Exercise prompt :: Repeat every record below exactly, leaving out the pictures.

Data supplied ::
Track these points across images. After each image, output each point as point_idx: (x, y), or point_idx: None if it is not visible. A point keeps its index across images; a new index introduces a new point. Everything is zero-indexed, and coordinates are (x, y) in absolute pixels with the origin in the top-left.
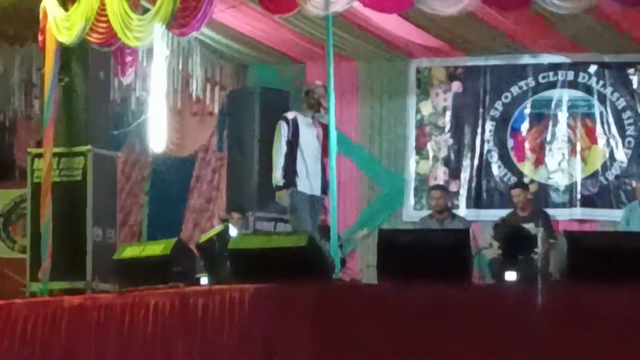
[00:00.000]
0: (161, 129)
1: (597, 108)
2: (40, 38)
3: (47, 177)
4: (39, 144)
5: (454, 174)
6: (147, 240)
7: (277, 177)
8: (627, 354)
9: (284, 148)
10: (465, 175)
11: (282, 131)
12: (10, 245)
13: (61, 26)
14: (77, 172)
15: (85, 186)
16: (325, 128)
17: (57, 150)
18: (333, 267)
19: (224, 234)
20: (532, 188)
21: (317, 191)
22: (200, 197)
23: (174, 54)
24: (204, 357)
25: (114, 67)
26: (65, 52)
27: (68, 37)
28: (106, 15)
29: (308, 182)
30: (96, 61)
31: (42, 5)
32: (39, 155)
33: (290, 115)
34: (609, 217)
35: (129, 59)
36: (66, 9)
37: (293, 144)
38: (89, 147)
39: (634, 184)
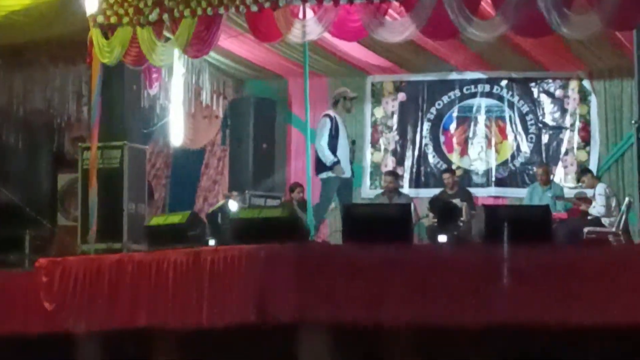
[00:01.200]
0: (179, 128)
1: (507, 112)
2: (88, 59)
3: (93, 164)
4: (86, 140)
5: (400, 162)
6: (169, 212)
7: (330, 157)
8: (527, 296)
9: (326, 138)
10: (408, 163)
11: (327, 125)
12: (65, 215)
13: (104, 51)
14: (115, 160)
15: (122, 171)
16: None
17: (100, 144)
18: (309, 232)
19: (225, 207)
20: (458, 172)
21: (349, 174)
22: (209, 179)
23: (189, 71)
24: (211, 301)
25: (143, 81)
26: (106, 70)
27: (109, 59)
28: (137, 43)
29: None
30: (130, 77)
31: (89, 35)
32: (87, 148)
33: (331, 113)
34: (516, 195)
35: (154, 75)
36: (107, 38)
37: (334, 136)
38: (124, 142)
39: (534, 169)
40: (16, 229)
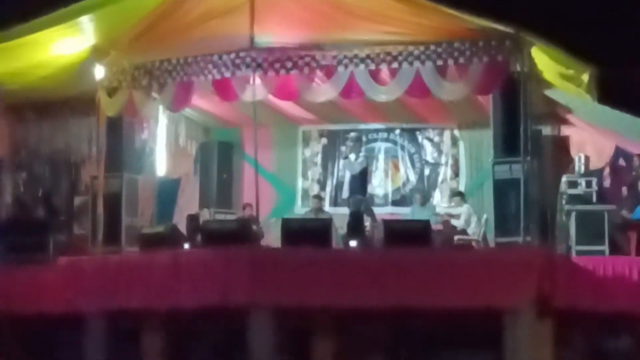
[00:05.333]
0: (162, 162)
1: (400, 153)
2: (96, 113)
3: (99, 189)
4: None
5: (323, 188)
6: (156, 224)
7: None
8: (414, 285)
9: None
10: (329, 189)
11: None
12: (80, 226)
13: (108, 106)
14: (116, 186)
15: (121, 194)
16: None
17: (105, 174)
18: (258, 239)
19: (197, 220)
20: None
21: None
22: (184, 200)
23: (170, 121)
24: (186, 289)
25: (137, 128)
26: (110, 121)
27: (112, 112)
28: (133, 101)
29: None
30: (127, 126)
31: (97, 95)
32: (95, 177)
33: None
34: (406, 212)
35: (145, 124)
36: (111, 97)
37: None
38: (123, 172)
39: (416, 195)
40: (43, 236)
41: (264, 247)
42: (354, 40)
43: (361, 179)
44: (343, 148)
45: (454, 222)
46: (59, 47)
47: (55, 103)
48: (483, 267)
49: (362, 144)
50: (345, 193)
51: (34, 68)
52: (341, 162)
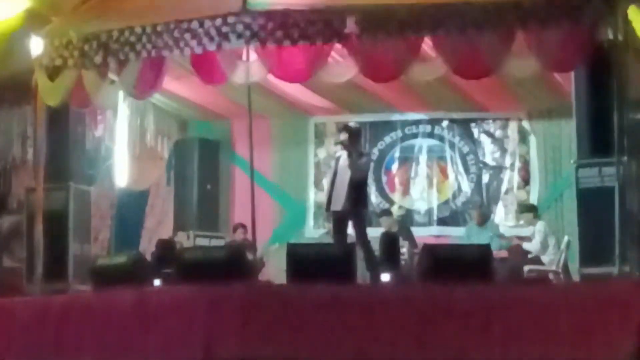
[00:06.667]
0: (123, 169)
1: (448, 152)
2: (32, 101)
3: (38, 206)
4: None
5: None
6: (114, 253)
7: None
8: (469, 336)
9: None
10: None
11: None
12: (10, 257)
13: (49, 93)
14: (60, 202)
15: (67, 212)
16: None
17: (45, 185)
18: (254, 272)
19: (171, 247)
20: (400, 212)
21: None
22: (154, 220)
23: (133, 113)
24: (156, 342)
25: (88, 123)
26: (51, 112)
27: (54, 101)
28: (82, 85)
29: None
30: (75, 119)
31: (34, 77)
32: (33, 190)
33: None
34: (458, 234)
35: (99, 117)
36: (52, 80)
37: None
38: (70, 183)
39: (472, 211)
40: None
41: (263, 283)
42: (384, 1)
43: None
44: (369, 146)
45: (524, 246)
46: None
47: None
48: (565, 310)
49: (397, 142)
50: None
51: None
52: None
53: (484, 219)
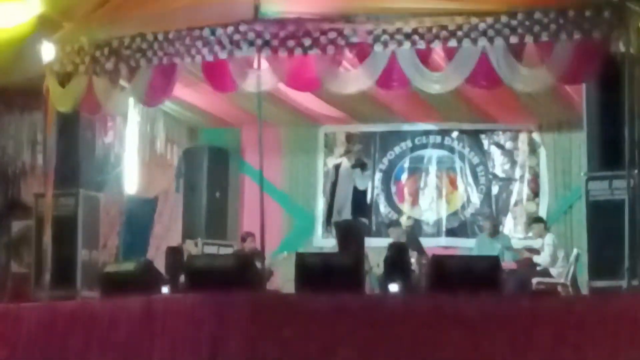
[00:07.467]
0: (133, 176)
1: (458, 163)
2: (43, 107)
3: (47, 212)
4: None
5: None
6: (122, 260)
7: None
8: (477, 347)
9: None
10: None
11: None
12: (19, 262)
13: (59, 99)
14: (69, 208)
15: (76, 218)
16: None
17: (55, 191)
18: (263, 281)
19: (179, 255)
20: (409, 222)
21: None
22: (162, 227)
23: (143, 120)
24: (163, 350)
25: (98, 129)
26: (61, 118)
27: (64, 107)
28: (93, 91)
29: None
30: (85, 125)
31: (45, 83)
32: (42, 195)
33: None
34: (467, 245)
35: (110, 123)
36: (63, 86)
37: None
38: (79, 189)
39: (481, 222)
40: None
41: (271, 292)
42: (396, 10)
43: (363, 195)
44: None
45: (534, 259)
46: None
47: None
48: (573, 323)
49: (407, 152)
50: (339, 213)
51: None
52: (377, 175)
53: (496, 230)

Answer space ::
Track these points across images. After each image, output each point as point_idx: (x, y), or point_idx: None if it is not visible. A point keeps its index across images; a new index introduces a new point. Everything is zero-indexed, and coordinates are (x, y) in absolute pixels with the origin in the top-left.
[00:00.000]
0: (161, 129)
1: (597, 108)
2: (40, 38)
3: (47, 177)
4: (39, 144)
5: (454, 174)
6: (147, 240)
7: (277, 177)
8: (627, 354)
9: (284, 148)
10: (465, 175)
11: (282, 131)
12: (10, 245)
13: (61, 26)
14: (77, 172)
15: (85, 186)
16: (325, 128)
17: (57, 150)
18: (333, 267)
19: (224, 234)
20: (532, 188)
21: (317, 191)
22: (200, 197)
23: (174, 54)
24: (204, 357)
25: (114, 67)
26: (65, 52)
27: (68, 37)
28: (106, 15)
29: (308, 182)
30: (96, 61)
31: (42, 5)
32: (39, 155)
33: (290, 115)
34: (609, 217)
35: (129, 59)
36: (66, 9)
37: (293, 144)
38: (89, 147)
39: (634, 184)
[00:01.200]
0: (179, 128)
1: (507, 112)
2: (88, 59)
3: (93, 164)
4: (86, 140)
5: (400, 162)
6: (169, 212)
7: (330, 157)
8: (527, 296)
9: (326, 138)
10: (408, 163)
11: (327, 125)
12: (65, 215)
13: (104, 51)
14: (115, 160)
15: (122, 171)
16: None
17: (100, 144)
18: (309, 232)
19: (225, 207)
20: (458, 172)
21: (349, 174)
22: (209, 179)
23: (189, 71)
24: (211, 301)
25: (143, 81)
26: (106, 70)
27: (109, 59)
28: (137, 43)
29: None
30: (130, 77)
31: (89, 35)
32: (87, 148)
33: (331, 113)
34: (516, 195)
35: (154, 75)
36: (107, 38)
37: (334, 136)
38: (124, 142)
39: (534, 169)
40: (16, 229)
[00:05.333]
0: (162, 162)
1: (400, 153)
2: (96, 113)
3: (99, 189)
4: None
5: (323, 188)
6: (156, 224)
7: None
8: (414, 285)
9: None
10: (329, 189)
11: None
12: (80, 226)
13: (108, 106)
14: (116, 186)
15: (121, 194)
16: None
17: (105, 174)
18: (258, 239)
19: (197, 220)
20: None
21: None
22: (184, 200)
23: (170, 121)
24: (186, 289)
25: (137, 128)
26: (110, 121)
27: (112, 112)
28: (133, 101)
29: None
30: (127, 126)
31: (97, 95)
32: (95, 177)
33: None
34: (406, 212)
35: (145, 124)
36: (111, 97)
37: None
38: (123, 172)
39: (416, 195)
40: (43, 236)
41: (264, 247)
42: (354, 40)
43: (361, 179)
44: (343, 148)
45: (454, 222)
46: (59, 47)
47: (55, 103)
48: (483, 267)
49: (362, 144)
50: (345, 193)
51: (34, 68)
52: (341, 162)
[00:06.667]
0: (123, 169)
1: (448, 152)
2: (32, 101)
3: (38, 206)
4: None
5: None
6: (114, 253)
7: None
8: (469, 336)
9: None
10: None
11: None
12: (10, 257)
13: (49, 93)
14: (60, 202)
15: (67, 212)
16: None
17: (45, 185)
18: (254, 272)
19: (171, 247)
20: (400, 212)
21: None
22: (154, 220)
23: (133, 113)
24: (156, 342)
25: (88, 123)
26: (51, 112)
27: (54, 101)
28: (82, 85)
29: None
30: (75, 119)
31: (34, 77)
32: (33, 190)
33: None
34: (458, 234)
35: (99, 117)
36: (52, 80)
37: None
38: (70, 183)
39: (472, 211)
40: None
41: (263, 283)
42: (384, 1)
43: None
44: (369, 146)
45: (524, 246)
46: None
47: None
48: (565, 310)
49: (397, 142)
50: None
51: None
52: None
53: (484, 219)
[00:07.467]
0: (133, 176)
1: (458, 163)
2: (43, 107)
3: (47, 212)
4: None
5: None
6: (122, 260)
7: None
8: (477, 347)
9: None
10: None
11: None
12: (19, 262)
13: (59, 99)
14: (69, 208)
15: (76, 218)
16: None
17: (55, 191)
18: (263, 281)
19: (179, 255)
20: (409, 222)
21: None
22: (162, 227)
23: (143, 120)
24: (163, 350)
25: (98, 129)
26: (61, 118)
27: (64, 107)
28: (93, 91)
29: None
30: (85, 125)
31: (45, 83)
32: (42, 195)
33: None
34: (467, 245)
35: (110, 123)
36: (63, 86)
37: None
38: (79, 189)
39: (481, 222)
40: None
41: (271, 292)
42: (396, 10)
43: (363, 195)
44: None
45: (534, 259)
46: None
47: None
48: (573, 323)
49: (407, 152)
50: (339, 213)
51: None
52: (377, 175)
53: (496, 230)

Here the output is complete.